TASK REQUIREMENTS. Retype the lines below from the one containing "longitude: 17.5013" to the one containing "longitude: 105.9134", with both of those lines included.

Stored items
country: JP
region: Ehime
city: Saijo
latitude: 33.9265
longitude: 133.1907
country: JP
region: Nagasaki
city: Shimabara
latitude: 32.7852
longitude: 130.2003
---
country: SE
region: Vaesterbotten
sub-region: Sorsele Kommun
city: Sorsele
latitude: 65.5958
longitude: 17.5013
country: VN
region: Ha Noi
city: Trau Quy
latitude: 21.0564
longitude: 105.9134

REPLY.
longitude: 17.5013
country: VN
region: Ha Noi
city: Trau Quy
latitude: 21.0564
longitude: 105.9134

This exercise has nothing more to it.